I got home and unloaded my purchases.
Thoughts of what our baby would look like in them flooded my mind. I tried to stop, but I couldn’t help it. Would she have been a tiny baby? A big girl? Bald like her daddy? Or born with hair over her ears like her mommy? Or somewhere in between? Would she have a hint of Asian in her eyes?
I miss you, my babies. People say God has a reason for everything. Those people have never brought 7 dead babies into this world. In less than 3 years.
May 5, 2016
Today, I checked Facebook as usual…in a weight loss group, women were talking about how they were bummed about their post-birth hips, and they’d never fit back into their pre-birth jeans, even if they lost weight. I know they have no clue, but I wanted to cry. I get it, that’s a huge bummer to them. But I would give anything to have that “problem,” even once, much less several times like them.

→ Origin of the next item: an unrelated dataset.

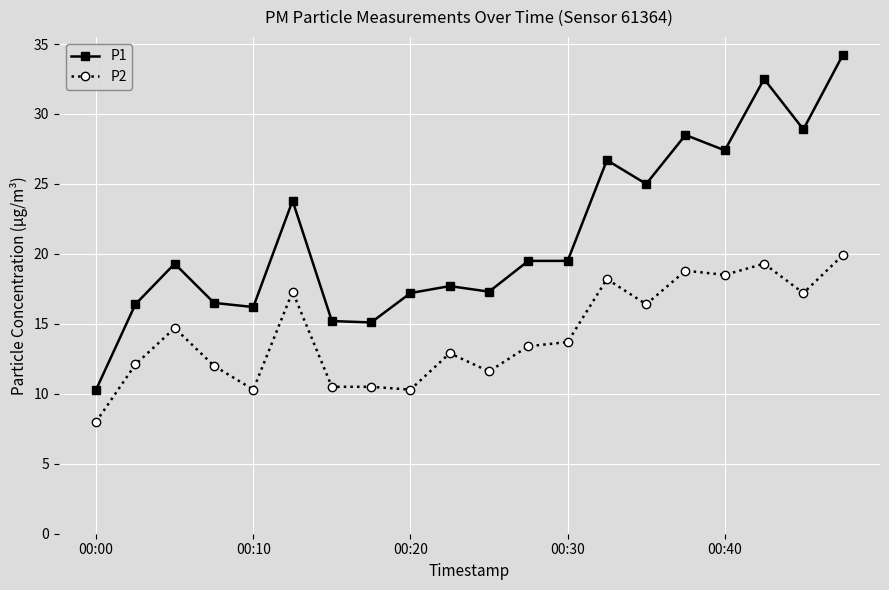

Which series has the widest spread of values?

P1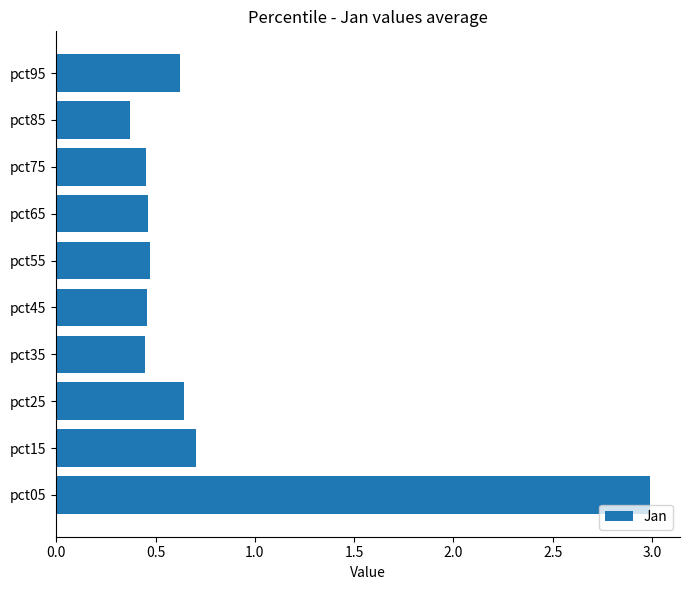

What is the difference between the maximum and minimum values?

2.6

As Mother’s Day nears, I am consumed with thoughts of my babies. My first baby would be turning 2 this month. I’d probably be getting a cute hand-print card for Mother’s Day. Pictures with the kiddo, who I think was a boy.
It’s hard to force myself to shower and go on with the day, when these thoughts haunt my every waking hour. And frequently my sleeping hours, too.
May 6, 2016
Today, I’m greeted with women posting about their moms, and kids. I don’t have a mom. Which is why Mother’s Day has always sucked for me. No, she’s not dead in the ground, just dead to me. She was abusive in all the worst ways, and finally left when I was 17, and my youngest sibling was only 3. I became “mom” to them, along with others who took on that role. I dread every Mother’s Day for this reason. I can’t even think of her with bittersweet memories, or place flowers on a grave. Instead, I try and block out the memories of her beating me, and screaming “I hate you, you ruined my life!”
When I first got pregnant, all I could think about was “now I will finally have a reason to enjoy Mother’s Day, because now I’m a mommy!”
And…I am. A mother of 7 dead babies.
All around me are pictures of women and their babies and kids. Making Mother’s Day projects, attending Mother’s Day functions, it just never ends. I should be enjoying that, but instead, my babies are in heaven, and I’m here mourning them. I may never hold a living child in my arms. 😦
May 7, 2016
Today, it’s starting. People posting about their moms and babies, changing their profile pics…
I thought I was doing fine, until tonight, when it all hit me. How will I get through tonorrow?